DATASET RECORDS below:
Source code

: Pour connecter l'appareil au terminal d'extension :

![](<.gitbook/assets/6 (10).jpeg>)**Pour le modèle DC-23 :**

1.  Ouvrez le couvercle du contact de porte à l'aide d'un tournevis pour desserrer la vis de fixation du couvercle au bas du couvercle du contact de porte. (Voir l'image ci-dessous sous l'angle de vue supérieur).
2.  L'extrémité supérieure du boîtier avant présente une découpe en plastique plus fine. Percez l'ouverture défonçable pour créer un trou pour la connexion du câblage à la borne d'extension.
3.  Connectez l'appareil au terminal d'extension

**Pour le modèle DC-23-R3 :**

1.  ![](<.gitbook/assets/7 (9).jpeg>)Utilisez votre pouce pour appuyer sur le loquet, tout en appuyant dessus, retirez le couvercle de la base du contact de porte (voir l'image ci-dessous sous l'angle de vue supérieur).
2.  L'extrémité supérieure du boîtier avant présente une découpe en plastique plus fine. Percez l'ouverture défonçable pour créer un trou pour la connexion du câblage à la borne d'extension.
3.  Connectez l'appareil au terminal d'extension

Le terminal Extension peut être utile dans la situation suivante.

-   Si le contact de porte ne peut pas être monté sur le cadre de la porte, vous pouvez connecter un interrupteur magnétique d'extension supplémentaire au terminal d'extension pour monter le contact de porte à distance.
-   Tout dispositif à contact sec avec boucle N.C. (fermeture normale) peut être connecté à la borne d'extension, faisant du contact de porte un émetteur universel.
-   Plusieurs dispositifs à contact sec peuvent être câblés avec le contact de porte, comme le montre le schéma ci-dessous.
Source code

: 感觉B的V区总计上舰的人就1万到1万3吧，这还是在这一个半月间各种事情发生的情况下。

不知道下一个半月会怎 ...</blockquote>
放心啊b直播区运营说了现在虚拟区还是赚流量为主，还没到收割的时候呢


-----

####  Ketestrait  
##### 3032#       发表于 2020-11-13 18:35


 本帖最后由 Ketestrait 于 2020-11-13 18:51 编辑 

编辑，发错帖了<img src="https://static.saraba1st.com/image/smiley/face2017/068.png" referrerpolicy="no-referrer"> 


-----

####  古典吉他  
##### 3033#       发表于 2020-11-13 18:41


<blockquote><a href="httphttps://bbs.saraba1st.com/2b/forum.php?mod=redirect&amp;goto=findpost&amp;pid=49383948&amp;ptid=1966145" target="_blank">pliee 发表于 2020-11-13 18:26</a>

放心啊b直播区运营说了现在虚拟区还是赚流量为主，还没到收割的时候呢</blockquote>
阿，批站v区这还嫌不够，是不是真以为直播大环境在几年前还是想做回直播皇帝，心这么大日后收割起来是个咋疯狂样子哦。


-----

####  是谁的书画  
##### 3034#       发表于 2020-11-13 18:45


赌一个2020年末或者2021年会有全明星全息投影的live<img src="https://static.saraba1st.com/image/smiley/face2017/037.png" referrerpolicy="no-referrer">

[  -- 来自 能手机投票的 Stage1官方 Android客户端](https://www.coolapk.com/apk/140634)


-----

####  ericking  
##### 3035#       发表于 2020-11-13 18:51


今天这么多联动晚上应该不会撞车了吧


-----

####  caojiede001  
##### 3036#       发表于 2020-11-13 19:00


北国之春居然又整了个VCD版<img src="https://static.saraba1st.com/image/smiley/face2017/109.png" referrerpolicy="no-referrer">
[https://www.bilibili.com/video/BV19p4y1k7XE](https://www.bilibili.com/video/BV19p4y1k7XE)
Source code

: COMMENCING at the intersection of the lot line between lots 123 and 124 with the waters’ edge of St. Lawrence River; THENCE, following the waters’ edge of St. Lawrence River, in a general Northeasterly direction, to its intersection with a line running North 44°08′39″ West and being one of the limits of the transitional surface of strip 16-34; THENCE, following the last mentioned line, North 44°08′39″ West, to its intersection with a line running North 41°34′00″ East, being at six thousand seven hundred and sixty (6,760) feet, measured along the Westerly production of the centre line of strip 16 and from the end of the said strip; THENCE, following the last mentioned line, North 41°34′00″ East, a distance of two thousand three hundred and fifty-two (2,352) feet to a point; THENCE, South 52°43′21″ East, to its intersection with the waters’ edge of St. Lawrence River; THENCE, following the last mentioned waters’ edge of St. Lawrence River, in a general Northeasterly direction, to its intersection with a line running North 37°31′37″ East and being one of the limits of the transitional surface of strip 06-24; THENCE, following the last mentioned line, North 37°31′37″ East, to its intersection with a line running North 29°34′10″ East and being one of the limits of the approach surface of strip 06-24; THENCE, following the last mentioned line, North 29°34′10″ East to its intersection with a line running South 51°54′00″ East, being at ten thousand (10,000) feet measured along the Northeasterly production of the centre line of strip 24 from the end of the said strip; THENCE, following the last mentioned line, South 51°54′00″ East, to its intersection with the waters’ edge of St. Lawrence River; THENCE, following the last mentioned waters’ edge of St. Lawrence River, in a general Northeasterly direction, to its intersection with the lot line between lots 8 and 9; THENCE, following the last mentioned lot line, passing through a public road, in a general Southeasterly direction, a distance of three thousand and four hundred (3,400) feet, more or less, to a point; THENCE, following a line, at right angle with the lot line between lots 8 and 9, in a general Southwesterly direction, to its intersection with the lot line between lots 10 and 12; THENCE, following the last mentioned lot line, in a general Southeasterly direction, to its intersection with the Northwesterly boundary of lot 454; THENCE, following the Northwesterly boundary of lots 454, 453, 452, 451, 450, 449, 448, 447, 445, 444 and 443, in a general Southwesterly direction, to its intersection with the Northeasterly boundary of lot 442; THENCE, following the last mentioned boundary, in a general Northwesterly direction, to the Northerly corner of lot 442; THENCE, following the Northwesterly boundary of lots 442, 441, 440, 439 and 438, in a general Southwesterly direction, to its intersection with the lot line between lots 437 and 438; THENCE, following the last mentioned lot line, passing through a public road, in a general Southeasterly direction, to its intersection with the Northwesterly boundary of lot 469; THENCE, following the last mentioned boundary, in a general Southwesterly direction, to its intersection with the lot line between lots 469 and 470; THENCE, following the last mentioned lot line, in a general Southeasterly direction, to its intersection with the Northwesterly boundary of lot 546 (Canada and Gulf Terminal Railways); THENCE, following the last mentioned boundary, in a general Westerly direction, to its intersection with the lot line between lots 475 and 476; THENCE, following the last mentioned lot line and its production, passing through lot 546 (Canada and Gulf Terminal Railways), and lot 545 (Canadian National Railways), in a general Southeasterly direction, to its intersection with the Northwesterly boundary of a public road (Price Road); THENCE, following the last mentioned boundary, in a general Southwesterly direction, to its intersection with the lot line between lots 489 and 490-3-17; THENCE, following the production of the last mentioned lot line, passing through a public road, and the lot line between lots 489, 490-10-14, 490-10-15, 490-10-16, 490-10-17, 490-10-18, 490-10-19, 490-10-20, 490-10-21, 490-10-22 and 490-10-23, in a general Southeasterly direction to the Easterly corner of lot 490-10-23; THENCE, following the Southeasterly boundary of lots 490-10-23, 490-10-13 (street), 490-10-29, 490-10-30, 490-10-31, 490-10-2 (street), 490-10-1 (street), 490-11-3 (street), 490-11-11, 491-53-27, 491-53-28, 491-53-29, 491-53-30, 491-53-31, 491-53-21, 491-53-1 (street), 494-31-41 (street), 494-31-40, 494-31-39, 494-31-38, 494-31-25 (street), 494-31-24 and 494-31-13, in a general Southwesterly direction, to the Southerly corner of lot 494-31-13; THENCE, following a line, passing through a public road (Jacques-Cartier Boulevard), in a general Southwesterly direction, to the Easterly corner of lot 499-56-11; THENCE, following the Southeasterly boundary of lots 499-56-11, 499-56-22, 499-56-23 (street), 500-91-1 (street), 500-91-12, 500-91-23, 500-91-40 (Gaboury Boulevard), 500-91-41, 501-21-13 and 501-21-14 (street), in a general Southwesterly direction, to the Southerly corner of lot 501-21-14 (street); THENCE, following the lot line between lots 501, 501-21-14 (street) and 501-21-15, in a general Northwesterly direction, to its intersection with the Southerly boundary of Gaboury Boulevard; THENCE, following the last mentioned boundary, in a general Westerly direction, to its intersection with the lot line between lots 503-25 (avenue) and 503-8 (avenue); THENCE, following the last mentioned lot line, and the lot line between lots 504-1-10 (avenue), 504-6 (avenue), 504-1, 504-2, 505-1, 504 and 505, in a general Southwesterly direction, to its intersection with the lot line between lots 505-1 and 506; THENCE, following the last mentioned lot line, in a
End of DATASET RECORDS.
WHAT TO PRODUCE: The answer must consist solely of the lines from the first line of the data to the line holding "porte à distance.", each given again exactly.

RESULT FOR THIS TASK:
Source code

: Pour connecter l'appareil au terminal d'extension :

![](<.gitbook/assets/6 (10).jpeg>)**Pour le modèle DC-23 :**

1.  Ouvrez le couvercle du contact de porte à l'aide d'un tournevis pour desserrer la vis de fixation du couvercle au bas du couvercle du contact de porte. (Voir l'image ci-dessous sous l'angle de vue supérieur).
2.  L'extrémité supérieure du boîtier avant présente une découpe en plastique plus fine. Percez l'ouverture défonçable pour créer un trou pour la connexion du câblage à la borne d'extension.
3.  Connectez l'appareil au terminal d'extension

**Pour le modèle DC-23-R3 :**

1.  ![](<.gitbook/assets/7 (9).jpeg>)Utilisez votre pouce pour appuyer sur le loquet, tout en appuyant dessus, retirez le couvercle de la base du contact de porte (voir l'image ci-dessous sous l'angle de vue supérieur).
2.  L'extrémité supérieure du boîtier avant présente une découpe en plastique plus fine. Percez l'ouverture défonçable pour créer un trou pour la connexion du câblage à la borne d'extension.
3.  Connectez l'appareil au terminal d'extension

Le terminal Extension peut être utile dans la situation suivante.

-   Si le contact de porte ne peut pas être monté sur le cadre de la porte, vous pouvez connecter un interrupteur magnétique d'extension supplémentaire au terminal d'extension pour monter le contact de porte à distance.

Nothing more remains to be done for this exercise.